____ WORKING DATA

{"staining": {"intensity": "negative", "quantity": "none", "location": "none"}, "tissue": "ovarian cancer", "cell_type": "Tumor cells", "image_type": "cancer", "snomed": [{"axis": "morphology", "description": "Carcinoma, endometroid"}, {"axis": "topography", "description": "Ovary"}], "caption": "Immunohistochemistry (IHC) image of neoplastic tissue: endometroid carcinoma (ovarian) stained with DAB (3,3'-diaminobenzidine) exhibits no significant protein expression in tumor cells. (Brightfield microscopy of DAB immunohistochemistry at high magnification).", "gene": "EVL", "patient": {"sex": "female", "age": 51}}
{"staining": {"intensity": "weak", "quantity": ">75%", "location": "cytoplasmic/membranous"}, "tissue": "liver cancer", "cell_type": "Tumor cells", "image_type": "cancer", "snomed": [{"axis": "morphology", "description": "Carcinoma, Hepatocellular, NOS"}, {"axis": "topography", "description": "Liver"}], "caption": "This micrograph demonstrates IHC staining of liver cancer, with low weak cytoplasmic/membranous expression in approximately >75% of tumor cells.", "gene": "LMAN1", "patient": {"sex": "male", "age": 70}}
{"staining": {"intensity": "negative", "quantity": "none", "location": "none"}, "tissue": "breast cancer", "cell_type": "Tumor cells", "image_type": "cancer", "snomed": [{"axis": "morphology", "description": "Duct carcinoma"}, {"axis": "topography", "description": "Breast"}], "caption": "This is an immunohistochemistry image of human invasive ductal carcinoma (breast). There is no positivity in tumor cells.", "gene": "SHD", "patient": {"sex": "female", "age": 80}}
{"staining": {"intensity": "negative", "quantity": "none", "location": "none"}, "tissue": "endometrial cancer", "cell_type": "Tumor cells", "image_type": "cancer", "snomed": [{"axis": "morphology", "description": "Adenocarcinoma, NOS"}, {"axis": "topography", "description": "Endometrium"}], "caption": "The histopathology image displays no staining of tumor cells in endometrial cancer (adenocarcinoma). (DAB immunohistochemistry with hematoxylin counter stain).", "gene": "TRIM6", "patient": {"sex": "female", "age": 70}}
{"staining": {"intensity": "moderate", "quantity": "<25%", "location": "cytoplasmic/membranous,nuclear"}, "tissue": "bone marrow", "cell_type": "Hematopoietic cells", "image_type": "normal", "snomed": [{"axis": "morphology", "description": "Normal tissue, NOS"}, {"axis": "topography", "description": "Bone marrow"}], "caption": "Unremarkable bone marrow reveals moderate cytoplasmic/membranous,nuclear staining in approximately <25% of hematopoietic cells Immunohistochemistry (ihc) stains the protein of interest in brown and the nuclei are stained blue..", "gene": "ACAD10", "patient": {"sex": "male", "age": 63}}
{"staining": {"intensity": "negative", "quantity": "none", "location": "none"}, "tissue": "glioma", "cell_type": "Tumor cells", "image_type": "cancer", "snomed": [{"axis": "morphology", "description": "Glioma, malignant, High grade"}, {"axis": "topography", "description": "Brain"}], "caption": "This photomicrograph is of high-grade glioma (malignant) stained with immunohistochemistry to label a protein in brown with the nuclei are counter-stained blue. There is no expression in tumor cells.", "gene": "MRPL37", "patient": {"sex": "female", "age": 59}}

________

### WHAT YOU ARE ASKED TO DO
Would you copy out exactly the lines from the one holding "bone marrow reveals" through the end of the entries above, both ends included?

### WRITTEN SOLUTION
{"staining": {"intensity": "moderate", "quantity": "<25%", "location": "cytoplasmic/membranous,nuclear"}, "tissue": "bone marrow", "cell_type": "Hematopoietic cells", "image_type": "normal", "snomed": [{"axis": "morphology", "description": "Normal tissue, NOS"}, {"axis": "topography", "description": "Bone marrow"}], "caption": "Unremarkable bone marrow reveals moderate cytoplasmic/membranous,nuclear staining in approximately <25% of hematopoietic cells Immunohistochemistry (ihc) stains the protein of interest in brown and the nuclei are stained blue..", "gene": "ACAD10", "patient": {"sex": "male", "age": 63}}
{"staining": {"intensity": "negative", "quantity": "none", "location": "none"}, "tissue": "glioma", "cell_type": "Tumor cells", "image_type": "cancer", "snomed": [{"axis": "morphology", "description": "Glioma, malignant, High grade"}, {"axis": "topography", "description": "Brain"}], "caption": "This photomicrograph is of high-grade glioma (malignant) stained with immunohistochemistry to label a protein in brown with the nuclei are counter-stained blue. There is no expression in tumor cells.", "gene": "MRPL37", "patient": {"sex": "female", "age": 59}}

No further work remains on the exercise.